I’m not so sure of that anymore. There are two types of quilts, the first is the major sensory field projection onto the cortical substrate. It is globally discontinuous, but locally continuous. This is a very different type of quilt than the “fingerprint” / “zebra stripe” quilts. I’m not sure these patterns encourage the spread of activations any more than a direct projection of their positions within the sensory space would.
This only happens in the “major sensory projection” described above, specifically in somatic cortex, but also to a lesser extend in visual cortex, as there is folding of the visual field along V1/V2 border and further discontinuities further up the hierarchy. And here I would not call the input “well shuffled” really. Most of the sensory area patches are in generally the right place. It just looks like a drunk threw them together… or that the nerve bundles just sortof fell together that way as they joined up toward the spinal column.
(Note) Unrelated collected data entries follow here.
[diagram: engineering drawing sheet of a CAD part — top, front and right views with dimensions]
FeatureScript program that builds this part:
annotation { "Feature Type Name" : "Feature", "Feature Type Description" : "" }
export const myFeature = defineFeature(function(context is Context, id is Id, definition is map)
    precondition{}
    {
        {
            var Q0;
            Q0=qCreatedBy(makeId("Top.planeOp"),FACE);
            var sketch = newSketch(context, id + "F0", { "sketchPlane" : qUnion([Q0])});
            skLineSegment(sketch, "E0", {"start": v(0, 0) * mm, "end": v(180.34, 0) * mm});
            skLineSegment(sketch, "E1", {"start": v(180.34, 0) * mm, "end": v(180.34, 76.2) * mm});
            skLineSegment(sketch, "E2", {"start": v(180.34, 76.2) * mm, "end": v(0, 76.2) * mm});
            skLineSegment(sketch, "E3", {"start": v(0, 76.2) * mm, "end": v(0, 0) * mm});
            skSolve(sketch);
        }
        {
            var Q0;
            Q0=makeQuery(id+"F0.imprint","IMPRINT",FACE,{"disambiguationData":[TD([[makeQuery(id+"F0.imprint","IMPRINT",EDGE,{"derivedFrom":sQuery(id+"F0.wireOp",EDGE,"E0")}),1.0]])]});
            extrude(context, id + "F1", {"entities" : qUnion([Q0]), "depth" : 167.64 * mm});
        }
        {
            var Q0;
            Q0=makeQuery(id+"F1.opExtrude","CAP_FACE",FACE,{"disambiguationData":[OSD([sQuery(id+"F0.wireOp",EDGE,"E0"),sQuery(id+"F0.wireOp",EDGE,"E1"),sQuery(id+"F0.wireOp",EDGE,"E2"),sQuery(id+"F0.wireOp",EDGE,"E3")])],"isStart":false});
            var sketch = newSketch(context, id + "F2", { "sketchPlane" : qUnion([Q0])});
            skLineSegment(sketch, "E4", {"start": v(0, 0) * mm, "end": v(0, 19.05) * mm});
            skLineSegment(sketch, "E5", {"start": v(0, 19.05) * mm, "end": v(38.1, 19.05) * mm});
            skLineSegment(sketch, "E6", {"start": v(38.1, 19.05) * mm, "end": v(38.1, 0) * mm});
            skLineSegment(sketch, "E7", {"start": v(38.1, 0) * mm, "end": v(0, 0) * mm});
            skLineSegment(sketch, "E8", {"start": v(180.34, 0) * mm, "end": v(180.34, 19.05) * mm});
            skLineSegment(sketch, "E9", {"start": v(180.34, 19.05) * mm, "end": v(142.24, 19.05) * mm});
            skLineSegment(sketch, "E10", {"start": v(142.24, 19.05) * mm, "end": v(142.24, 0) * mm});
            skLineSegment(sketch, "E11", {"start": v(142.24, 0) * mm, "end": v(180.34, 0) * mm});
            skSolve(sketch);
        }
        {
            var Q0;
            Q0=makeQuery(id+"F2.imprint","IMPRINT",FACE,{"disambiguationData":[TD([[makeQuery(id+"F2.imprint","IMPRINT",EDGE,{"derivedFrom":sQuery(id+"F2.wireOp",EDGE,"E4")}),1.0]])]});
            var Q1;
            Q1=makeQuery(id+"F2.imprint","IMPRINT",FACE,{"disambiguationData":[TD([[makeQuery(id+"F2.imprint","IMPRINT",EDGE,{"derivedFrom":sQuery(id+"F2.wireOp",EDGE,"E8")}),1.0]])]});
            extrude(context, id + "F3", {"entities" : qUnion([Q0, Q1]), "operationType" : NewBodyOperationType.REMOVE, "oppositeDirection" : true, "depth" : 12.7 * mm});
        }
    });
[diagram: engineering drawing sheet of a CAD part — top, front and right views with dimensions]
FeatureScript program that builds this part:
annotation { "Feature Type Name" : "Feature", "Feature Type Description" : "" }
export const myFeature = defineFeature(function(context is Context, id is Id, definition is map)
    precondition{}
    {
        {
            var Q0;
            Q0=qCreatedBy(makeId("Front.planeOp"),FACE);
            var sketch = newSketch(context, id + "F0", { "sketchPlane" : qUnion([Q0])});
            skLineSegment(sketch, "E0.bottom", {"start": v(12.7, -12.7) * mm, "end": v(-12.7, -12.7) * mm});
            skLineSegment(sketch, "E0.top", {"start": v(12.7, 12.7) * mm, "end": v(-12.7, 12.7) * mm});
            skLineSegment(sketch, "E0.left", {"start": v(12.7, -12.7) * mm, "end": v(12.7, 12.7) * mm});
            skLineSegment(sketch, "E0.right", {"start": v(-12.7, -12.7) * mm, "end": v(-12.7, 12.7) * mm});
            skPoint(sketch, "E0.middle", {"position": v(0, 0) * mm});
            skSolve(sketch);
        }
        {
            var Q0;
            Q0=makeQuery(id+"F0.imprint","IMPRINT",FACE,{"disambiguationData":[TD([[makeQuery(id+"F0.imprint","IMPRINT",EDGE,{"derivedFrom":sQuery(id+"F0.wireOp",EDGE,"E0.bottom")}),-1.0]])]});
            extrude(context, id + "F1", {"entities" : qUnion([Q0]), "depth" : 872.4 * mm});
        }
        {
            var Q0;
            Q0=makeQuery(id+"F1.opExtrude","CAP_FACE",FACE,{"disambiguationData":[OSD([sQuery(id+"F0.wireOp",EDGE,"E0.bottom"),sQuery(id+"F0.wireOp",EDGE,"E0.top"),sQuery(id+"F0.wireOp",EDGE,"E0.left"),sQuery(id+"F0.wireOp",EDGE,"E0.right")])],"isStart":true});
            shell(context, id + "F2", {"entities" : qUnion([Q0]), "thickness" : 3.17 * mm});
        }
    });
Maybe the more important function of this minor quilting (fingerprints, stripes) is to create local groups so that computations can occur. It reminds me of how mini-column neighborhoods are necessary during spatial pooling when there is topology in the structure. Cells need to be grouped somehow for local computations to start happening, and I think this discontinuity (especially where borders between slabs are sharp) might arise to allow it. (I don’t know how to describe the more continuous minor quilting, like orientation and RA/SA yet.)